_ACTIVITY_. Keep only the lines that hold the string "vidhya", filtering out the rest of the entries below.

_DATA TO USE_.
══════════

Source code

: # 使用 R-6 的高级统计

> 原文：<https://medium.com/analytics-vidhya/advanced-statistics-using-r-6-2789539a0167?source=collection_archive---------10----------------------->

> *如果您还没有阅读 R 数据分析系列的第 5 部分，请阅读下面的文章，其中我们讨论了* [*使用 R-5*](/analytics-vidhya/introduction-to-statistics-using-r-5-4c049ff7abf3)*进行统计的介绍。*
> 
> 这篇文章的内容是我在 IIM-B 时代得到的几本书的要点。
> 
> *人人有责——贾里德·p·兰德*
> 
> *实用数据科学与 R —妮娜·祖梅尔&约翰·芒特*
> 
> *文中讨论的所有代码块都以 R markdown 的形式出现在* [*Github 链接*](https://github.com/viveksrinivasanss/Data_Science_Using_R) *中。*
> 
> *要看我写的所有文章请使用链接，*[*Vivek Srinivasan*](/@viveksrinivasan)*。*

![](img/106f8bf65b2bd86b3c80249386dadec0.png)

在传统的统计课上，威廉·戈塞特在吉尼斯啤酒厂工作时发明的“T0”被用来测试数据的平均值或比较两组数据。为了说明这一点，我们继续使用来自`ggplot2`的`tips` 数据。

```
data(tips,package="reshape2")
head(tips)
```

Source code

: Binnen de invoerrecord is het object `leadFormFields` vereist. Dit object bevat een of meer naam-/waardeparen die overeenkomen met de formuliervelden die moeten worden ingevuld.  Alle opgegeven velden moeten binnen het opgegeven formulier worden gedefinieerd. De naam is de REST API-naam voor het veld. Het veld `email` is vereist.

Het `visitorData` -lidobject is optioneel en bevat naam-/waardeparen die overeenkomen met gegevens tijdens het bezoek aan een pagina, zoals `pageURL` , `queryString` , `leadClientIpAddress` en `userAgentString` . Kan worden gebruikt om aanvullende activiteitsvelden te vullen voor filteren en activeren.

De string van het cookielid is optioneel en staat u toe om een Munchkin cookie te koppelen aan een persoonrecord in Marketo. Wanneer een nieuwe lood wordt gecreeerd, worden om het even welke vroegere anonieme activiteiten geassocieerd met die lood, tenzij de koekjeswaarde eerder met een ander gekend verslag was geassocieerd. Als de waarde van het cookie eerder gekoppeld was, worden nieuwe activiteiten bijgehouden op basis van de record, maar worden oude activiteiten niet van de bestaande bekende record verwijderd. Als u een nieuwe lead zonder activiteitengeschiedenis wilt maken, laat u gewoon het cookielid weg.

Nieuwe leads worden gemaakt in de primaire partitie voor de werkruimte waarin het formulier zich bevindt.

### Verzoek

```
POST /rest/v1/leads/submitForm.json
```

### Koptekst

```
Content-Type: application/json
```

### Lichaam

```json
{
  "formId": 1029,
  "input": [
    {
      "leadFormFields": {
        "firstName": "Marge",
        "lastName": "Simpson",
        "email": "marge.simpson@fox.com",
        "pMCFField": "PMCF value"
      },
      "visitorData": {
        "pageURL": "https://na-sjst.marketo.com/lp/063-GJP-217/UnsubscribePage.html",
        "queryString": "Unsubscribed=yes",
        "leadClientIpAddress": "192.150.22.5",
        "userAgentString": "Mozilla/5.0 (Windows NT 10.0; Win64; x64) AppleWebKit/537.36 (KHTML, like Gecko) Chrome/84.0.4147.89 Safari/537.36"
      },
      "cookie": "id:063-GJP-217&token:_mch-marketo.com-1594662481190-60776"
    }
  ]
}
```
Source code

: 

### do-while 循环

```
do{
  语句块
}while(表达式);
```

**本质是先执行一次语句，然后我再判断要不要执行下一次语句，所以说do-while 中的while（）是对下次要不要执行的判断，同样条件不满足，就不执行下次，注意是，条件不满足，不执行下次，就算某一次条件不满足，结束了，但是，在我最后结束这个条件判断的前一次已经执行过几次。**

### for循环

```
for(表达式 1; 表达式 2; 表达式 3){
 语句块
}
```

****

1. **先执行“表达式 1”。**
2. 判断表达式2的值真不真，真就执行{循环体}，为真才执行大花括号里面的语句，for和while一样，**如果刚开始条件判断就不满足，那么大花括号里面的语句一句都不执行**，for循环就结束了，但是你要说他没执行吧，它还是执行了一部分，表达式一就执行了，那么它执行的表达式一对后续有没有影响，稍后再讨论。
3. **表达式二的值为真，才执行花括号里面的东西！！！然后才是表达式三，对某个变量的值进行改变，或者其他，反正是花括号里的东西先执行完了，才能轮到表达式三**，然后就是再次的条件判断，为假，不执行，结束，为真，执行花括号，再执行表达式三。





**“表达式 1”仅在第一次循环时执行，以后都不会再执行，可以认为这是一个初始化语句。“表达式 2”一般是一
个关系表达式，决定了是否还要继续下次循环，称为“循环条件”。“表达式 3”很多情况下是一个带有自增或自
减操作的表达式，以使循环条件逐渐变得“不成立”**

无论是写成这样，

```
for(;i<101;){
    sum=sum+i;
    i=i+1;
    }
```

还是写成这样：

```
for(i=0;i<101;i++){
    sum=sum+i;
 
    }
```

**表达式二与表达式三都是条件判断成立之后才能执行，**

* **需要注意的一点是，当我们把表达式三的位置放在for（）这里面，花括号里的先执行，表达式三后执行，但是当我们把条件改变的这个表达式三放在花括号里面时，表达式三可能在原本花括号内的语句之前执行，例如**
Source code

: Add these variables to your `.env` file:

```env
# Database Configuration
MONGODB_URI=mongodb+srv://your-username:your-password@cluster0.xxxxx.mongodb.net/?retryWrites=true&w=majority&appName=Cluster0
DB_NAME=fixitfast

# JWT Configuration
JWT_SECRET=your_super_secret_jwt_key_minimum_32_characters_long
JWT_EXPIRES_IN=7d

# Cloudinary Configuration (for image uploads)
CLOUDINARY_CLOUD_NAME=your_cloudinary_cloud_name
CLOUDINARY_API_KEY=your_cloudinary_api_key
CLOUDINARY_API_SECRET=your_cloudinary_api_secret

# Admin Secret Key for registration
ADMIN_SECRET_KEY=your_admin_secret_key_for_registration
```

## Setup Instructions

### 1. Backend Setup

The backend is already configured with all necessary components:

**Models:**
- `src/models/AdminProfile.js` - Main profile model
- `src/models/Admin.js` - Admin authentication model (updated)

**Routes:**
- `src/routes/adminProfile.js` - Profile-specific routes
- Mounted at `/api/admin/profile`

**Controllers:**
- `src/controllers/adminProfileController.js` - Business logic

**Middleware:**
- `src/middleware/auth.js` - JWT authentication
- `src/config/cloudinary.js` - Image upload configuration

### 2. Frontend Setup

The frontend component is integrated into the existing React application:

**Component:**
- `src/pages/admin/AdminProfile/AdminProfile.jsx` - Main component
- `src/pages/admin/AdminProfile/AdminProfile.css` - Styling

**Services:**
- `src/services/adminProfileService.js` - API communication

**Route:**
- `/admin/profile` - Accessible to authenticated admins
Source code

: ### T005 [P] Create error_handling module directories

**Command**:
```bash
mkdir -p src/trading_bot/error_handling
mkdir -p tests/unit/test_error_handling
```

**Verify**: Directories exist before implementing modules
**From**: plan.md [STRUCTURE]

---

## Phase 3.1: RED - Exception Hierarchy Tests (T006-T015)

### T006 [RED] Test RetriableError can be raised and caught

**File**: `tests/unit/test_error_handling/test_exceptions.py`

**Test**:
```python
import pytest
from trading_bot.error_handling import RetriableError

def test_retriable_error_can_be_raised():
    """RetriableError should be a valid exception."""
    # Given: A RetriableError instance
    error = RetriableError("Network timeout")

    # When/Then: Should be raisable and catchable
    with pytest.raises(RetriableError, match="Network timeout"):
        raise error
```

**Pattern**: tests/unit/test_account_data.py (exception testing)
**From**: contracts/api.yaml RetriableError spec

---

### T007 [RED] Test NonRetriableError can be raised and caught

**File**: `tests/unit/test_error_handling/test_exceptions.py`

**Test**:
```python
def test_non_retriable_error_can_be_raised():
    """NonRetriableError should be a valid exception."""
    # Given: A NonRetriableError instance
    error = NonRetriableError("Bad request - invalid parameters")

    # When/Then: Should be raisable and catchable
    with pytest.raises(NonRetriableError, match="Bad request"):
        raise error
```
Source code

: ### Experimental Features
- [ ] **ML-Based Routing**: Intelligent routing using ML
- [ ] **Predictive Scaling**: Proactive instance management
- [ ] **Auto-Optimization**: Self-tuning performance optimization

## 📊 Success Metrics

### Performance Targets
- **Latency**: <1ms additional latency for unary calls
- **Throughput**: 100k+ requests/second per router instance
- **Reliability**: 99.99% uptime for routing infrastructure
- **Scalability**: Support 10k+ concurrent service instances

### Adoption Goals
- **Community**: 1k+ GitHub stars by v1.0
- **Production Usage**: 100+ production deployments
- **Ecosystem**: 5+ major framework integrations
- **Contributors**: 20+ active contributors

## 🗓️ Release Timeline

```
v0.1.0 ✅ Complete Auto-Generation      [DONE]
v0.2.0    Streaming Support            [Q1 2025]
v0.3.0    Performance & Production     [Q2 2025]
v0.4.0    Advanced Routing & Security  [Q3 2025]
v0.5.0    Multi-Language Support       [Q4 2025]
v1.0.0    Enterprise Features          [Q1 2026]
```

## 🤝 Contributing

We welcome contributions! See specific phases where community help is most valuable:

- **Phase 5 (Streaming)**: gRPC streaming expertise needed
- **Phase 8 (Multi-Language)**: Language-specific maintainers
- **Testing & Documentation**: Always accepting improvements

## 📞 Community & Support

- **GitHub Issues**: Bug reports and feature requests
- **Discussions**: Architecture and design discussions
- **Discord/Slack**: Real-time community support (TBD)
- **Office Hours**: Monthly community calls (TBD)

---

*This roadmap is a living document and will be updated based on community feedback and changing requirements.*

══════════

_ANSWER SPACE_.
> 原文：<https://medium.com/analytics-vidhya/advanced-statistics-using-r-6-2789539a0167?source=collection_archive---------10----------------------->
> *如果您还没有阅读 R 数据分析系列的第 5 部分，请阅读下面的文章，其中我们讨论了* [*使用 R-5*](/analytics-vidhya/introduction-to-statistics-using-r-5-4c049ff7abf3)*进行统计的介绍。*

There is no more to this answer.